The teenagers from American Graffiti are back. Now, a little older but not much wiser, these youngsters struggle to find their purpose in life.
Reaction & Thoughts:
What ever happened to the characters in George Lucas’s American Graffiti? Nobody wanted to know, but here is the answer anyway. I’m sure no one was surprised when Lucas (Star Wars) decided to make a sequel to his early success. The Godfather Part II and Jaws 2 had made buckets of money so maybe Lucas told himself, “why not squeeze a few extra bucks out of my breakthrough movie?” I wish he had left it alone.
Written and directed by Bill L. Norton (Baby: Secret of the Lost Legend), More American Graffiti is divided into four vignettes, all set over four New Year’s Eveses. As I said before, each segment revolves around characters from the classic 1973 film.
In 1964, John (Paul LeMat, Strange Invaders) is trying his hand at professional drag racing. Next, it’s 1965 and Terry “The Toad” (Charles Martin Smith, Never Cry Wolf) is in Vietnam fighting communism. A year later, Deb (Candy Clark, Blue Thunder) and Carol (Mackenzie Phillips, Love Child) have joined a commune of hippies. Finally, in 1967, Steve (Ron Howard, TV’s The Andy Griffith Show) and Laurie (Cindy Williams, The Conversation) try to make their marriage work.
More American Graffiti has lots of problems, including an indecisive screenplay. Lucas had no intention of directing the film and he hand-picked Norton to write and direct the film. Lucas thought that Norton’s background in comedy was perfect for the project. There were rumors that Lucas directed some scenes and edited the film himself. Whatever the truth is, this is a huge mess. I couldn’t get over the fact that this was an unnecessary sequel made by profiteers, not artists.
There are many reasons why the film doesn’t work. Partially because the editing is uninspired — the back and forth between time-lines is jarring rather than illuminating — but mostly because the vignettes are poorly written. What are we supposed to get from these stories? It’s hard to tell because there is no unifying theme. The charming quality of the original is gone. Norton comes up with a few interesting gimmicks — each section was shot using distinctively different styles — but the content is awfully flat.

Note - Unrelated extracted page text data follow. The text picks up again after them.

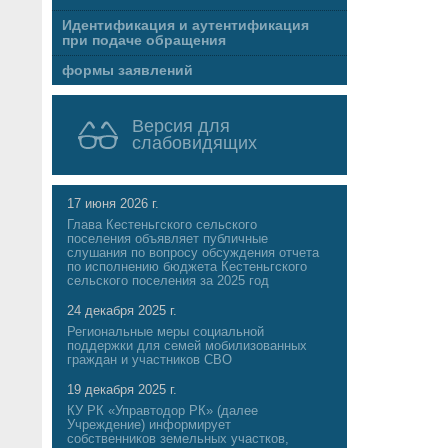
Идентификация и аутентификация
при подаче обращения
формы заявлений
Версия для
слабовидящих
17 июня 2026 г.
Глава Кестеньгского сельского
поселения объявляет публичные
слушания по вопросу обсуждения отчета
по исполнению бюджета Кестеньгского
сельского поселения за 2025 год
24 декабря 2025 г.
Региональные меры социальной
поддержки для семей мобилизованных
граждан и участников СВО
19 декабря 2025 г.
КУ РК «Управтодор РК» (далее
Учреждение) информирует
собственников земельных участков,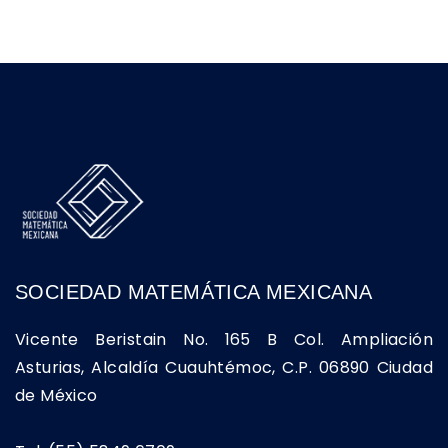
SOCIEDAD MATEMÁTICA MEXICANA
Vicente Beristain No. 165 B Col. Ampliación
Asturias, Alcaldía Cuauhtémoc, C.P. 06890 Ciudad
de México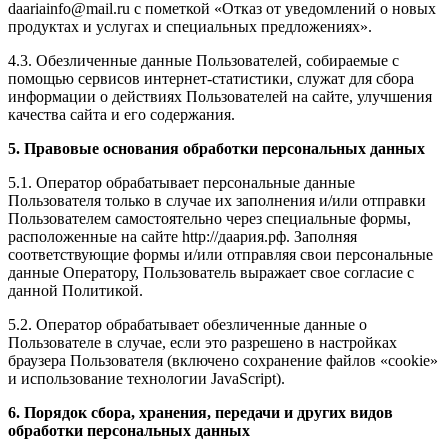
daariainfo@mail.ru с пометкой «Отказ от уведомлений о новых
продуктах и услугах и специальных предложениях».
4.3. Обезличенные данные Пользователей, собираемые с
помощью сервисов интернет-статистики, служат для сбора
информации о действиях Пользователей на сайте, улучшения
качества сайта и его содержания.
5. Правовые основания обработки персональных данных
5.1. Оператор обрабатывает персональные данные
Пользователя только в случае их заполнения и/или отправки
Пользователем самостоятельно через специальные формы,
расположенные на сайте http://даария.рф. Заполняя
соответствующие формы и/или отправляя свои персональные
данные Оператору, Пользователь выражает свое согласие с
данной Политикой.
5.2. Оператор обрабатывает обезличенные данные о
Пользователе в случае, если это разрешено в настройках
браузера Пользователя (включено сохранение файлов «cookie»
и использование технологии JavaScript).
6. Порядок сбора, хранения, передачи и других видов
обработки персональных данных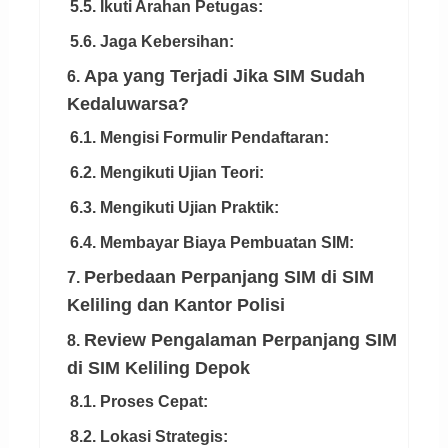
5.5. Ikuti Arahan Petugas:
5.6. Jaga Kebersihan:
Apa yang Terjadi Jika SIM Sudah
6.
Kedaluwarsa?
6.1. Mengisi Formulir Pendaftaran:
6.2. Mengikuti Ujian Teori:
6.3. Mengikuti Ujian Praktik:
6.4. Membayar Biaya Pembuatan SIM:
Perbedaan Perpanjang SIM di SIM
7.
Keliling dan Kantor Polisi
Review Pengalaman Perpanjang SIM
8.
di SIM Keliling Depok
8.1. Proses Cepat:
8.2. Lokasi Strategis: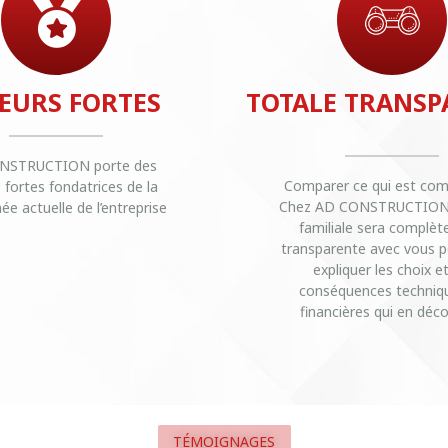
EURS FORTES
TOTALE TRANSP
NSTRUCTION porte des
Comparer ce qui est com
 fortes fondatrices de la
Chez AD CONSTRUCTION, 
 actuelle de l’entreprise
familiale sera complè
transparente avec vous p
expliquer les choix et
conséquences techniq
financières qui en déco
En savoir plus
En savoir plus
TÉMOIGNAGES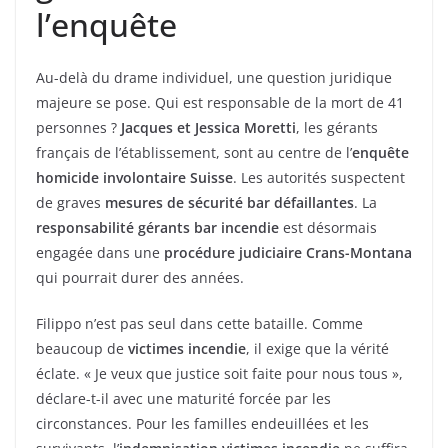
l’enquête
Au-delà du drame individuel, une question juridique
majeure se pose. Qui est responsable de la mort de 41
personnes ?
Jacques et Jessica Moretti
, les gérants
français de l’établissement, sont au centre de l’
enquête
homicide involontaire Suisse
. Les autorités suspectent
de graves
mesures de sécurité bar défaillantes
. La
responsabilité gérants bar incendie
est désormais
engagée dans une
procédure judiciaire Crans-Montana
qui pourrait durer des années.
Filippo n’est pas seul dans cette bataille. Comme
beaucoup de
victimes incendie
, il exige que la vérité
éclate. « Je veux que justice soit faite pour nous tous »,
déclare-t-il avec une maturité forcée par les
circonstances. Pour les familles endeuillées et les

Conclusions & Final Thoughts:
American Graffiti had turned the teen comedy into an art-form and reliable money-making machine. More American Graffiti is an unnecessary sequel that left a bad taste in my mouth. Harrison Ford (Raiders of the Lost Ark) has an uncredited cameo as Falfa. Rosanna Arquette (Desperately Seeking Susan) and country music singer Naomi Judd appear in bit roles. Color, 110 minutes, Rated PG.